Opened 10 months ago
Last modified 9 months ago
#59868 new defect (bug)
Database insert with emoji fails when table has columns with both utf8mb3 (utf8) and utf8mb4 charsets
Reported by: | ianmjones | Owned by: | |
---|---|---|---|
Milestone: | Future Release | Priority: | normal |
Severity: | normal | Version: | 4.2 |
Component: | Charset | Keywords: | needs-patch needs-unit-tests |
Focuses: | Cc: |
Description
The wpdb::get_table_charset()
function currently sets the charset to utf8
when it detects that both utf8
and utf8mb4
charsets are present in the table's column definitions.
That same function also swaps in utf8
for utf8mb3
as they are effectively the same thing.
This means that the wpdb::strip_invalid_text_from_query()
function used early by the wpdb::query()
function to determine whether text is safe to be inserted, ends up stripping utf8mb4
safe characters because it forces the use of utf8
in the called wpdb::strip_invalid_text()
function.
This results in insert queries failing where a table has columns with both utf8mb3/utf8
and utf8mb4
collations used, and there are emojis or other 4 byte characters being used in the column that has a utf8mb4
charset and collation defined.
I propose that the wpdb::get_table_charset()
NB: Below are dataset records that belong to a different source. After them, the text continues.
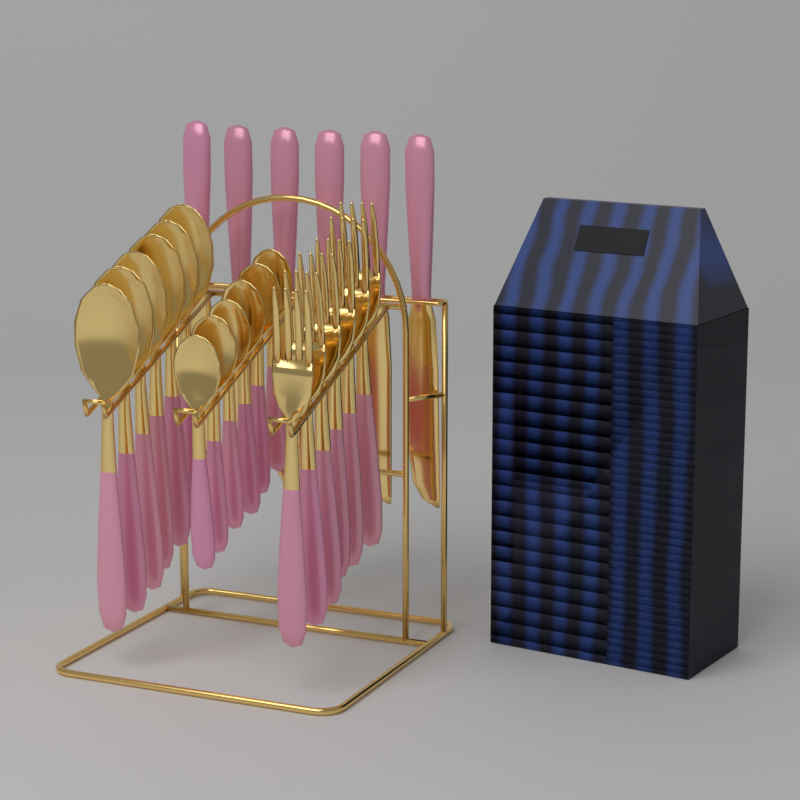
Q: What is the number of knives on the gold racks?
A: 6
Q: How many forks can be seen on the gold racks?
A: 6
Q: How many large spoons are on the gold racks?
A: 6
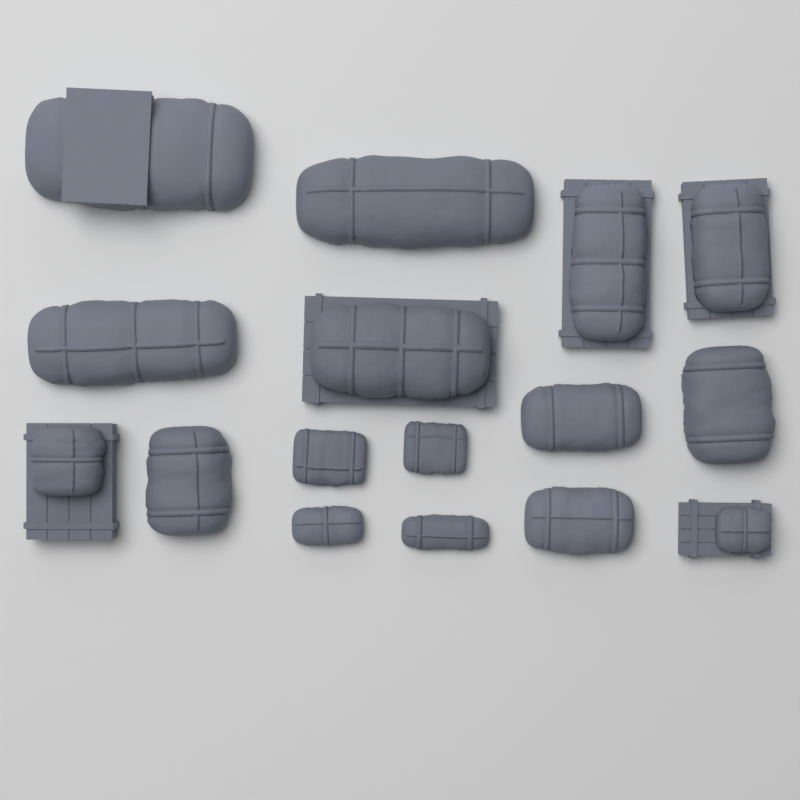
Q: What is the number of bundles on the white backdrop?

function should use utf8mb4
as the returned charset when it detects that 2 charsets are defined on the table, and they are utf8
and utf8mb4
, instead of the current behaviour of returning utf8
.
I think the first step for this is an automated test to demonstrate the issue. This might only affect specific versions of MySQL or MariaDB, so it would be good to know if this is an all version bug or a specific version one. Once there is a test and it's known, I think this can get moved into a milestone. Depending on the scope of the fix, it may also need the
early
tag but I think it's too early for that decision.Updating the version to 4.2 since that is when utf8mb support was added and from the description, it sounds like something that has been around since then.